Stock exchanges are fueled by the foundational economic principle of supply and demand, and the price of a stock fluctuates based on buying and selling activity. It’s all done electronically in a matter of seconds or fractions of a second.
In the U.S., stock exchanges typically operate between 9:30 a.m. and 4 p.m. EST on business days, and they are closed on major federal holidays. However, even when they’re closed, stock prices are never set in stone. A company might announce the appointment of a new CEO. A quarterly earnings report may show that a company outperformed revenue expectations. News of a product recall could surface. All that activity can have an impact on what someone is willing to pay for a stock. Additionally, after-hours and pre-market trading — conducted when the exchanges are closed –— will sway a stock’s value.
What is the difference between a stock exchange and the stock market?
While both terms are often used interchangeably, the stock exchange and the stock market are not the same. The stock exchange is an organized marketplace, like the New York Stock Exchange or Nasdaq, where investors can buy and sell securities according to specific rules and regulations. It’s a central platform where companies can raise capital by issuing stocks and bonds.
On the other hand, the stock market represents the vast network of all tradeable stocks, including those listed on various stock exchanges and even those traded privately. It reflects the total trading activity of stocks within a certain region or country, often represented by indices such as the S&P 500. In essence, while the stock market encompasses the broader spectrum of stock trading, stock exchanges provide the infrastructure for these transactions to take place.
Major stock exchanges to know about
Stock exchanges bring together buyers and sellers all over the world. Here’s a rundown of some of the largest exchanges that fuel trading activity.
- New York Stock Exchange: The biggest stock exchange in the world with more than 2,300 listings and around 2.4 billion shares exchanged every day.
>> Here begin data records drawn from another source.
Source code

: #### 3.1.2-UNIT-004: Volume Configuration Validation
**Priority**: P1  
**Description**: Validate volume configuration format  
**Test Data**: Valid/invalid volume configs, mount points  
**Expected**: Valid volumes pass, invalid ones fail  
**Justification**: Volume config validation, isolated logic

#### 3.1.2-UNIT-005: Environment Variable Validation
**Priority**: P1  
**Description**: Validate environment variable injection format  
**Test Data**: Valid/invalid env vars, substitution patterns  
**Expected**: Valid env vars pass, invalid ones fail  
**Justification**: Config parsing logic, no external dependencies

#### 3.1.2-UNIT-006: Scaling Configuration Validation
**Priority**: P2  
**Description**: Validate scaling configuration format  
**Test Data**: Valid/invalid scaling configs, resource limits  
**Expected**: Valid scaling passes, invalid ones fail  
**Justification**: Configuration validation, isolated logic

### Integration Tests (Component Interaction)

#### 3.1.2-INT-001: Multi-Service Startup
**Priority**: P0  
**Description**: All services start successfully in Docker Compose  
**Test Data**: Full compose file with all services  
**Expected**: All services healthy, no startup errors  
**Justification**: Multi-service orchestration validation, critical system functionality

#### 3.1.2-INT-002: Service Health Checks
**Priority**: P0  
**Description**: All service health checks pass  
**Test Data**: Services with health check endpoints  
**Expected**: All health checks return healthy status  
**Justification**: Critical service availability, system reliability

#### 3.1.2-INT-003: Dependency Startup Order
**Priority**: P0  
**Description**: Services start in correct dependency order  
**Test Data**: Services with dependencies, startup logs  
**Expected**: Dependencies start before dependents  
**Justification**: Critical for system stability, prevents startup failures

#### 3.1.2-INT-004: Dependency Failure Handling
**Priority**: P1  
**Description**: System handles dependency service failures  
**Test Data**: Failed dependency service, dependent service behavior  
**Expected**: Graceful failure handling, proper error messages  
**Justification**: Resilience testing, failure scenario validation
- Nasdaq: The first-ever electronic stock exchange, launched in 1971 and currently has more than 3,000 listings.
- Shanghai Stock Exchange: Around 1,800 listings and the largest exchange in emerging markets.
- Hong Kong Stock Exchange: More than 2,500 listings and a market cap of $32.1 trillion, as of April 2024.
- London Stock Exchange: One of the oldest stock exchanges, with more than 1,000 listings today.
- Tokyo Stock Exchange: The largest stock exchange in Japan with more than 3,900 listings.
In addition to trading stocks, there are also exchanges for commodities such as the New York Mercantile Exchange. Other exchanges such as the Chicago Board of Options Exchange and Montréal Exchange facilitate trading of financial products known as derivatives.
How to buy stocks on a stock exchange
You don’t have to go to a physical location to buy stocks, nor do you need to personally know anyone who wants to sell you their shares. Instead, you can easily open a brokerage account and place an order from your phone, tablet or desktop. The transaction occurs on the stock exchange. You can also invest in stocks through ETFs, which are exchange-traded funds that hold baskets of stocks and trade on an exchange.
Before you buy, though, do your research. Online brokerages make buying stocks as simple as a few swipes and clicks. Companies listed on major stock exchanges regularly release earnings reports that can offer insights into the state of their operations, and you can review historical data about past performance (with the exception of those recent IPOs, which can be buzz-worthy names but come with the risk of a limited track record). That will require some additional reading and work, but that’s the reality of smart financial management: If you’re going to invest your money, you should invest some of your time, too.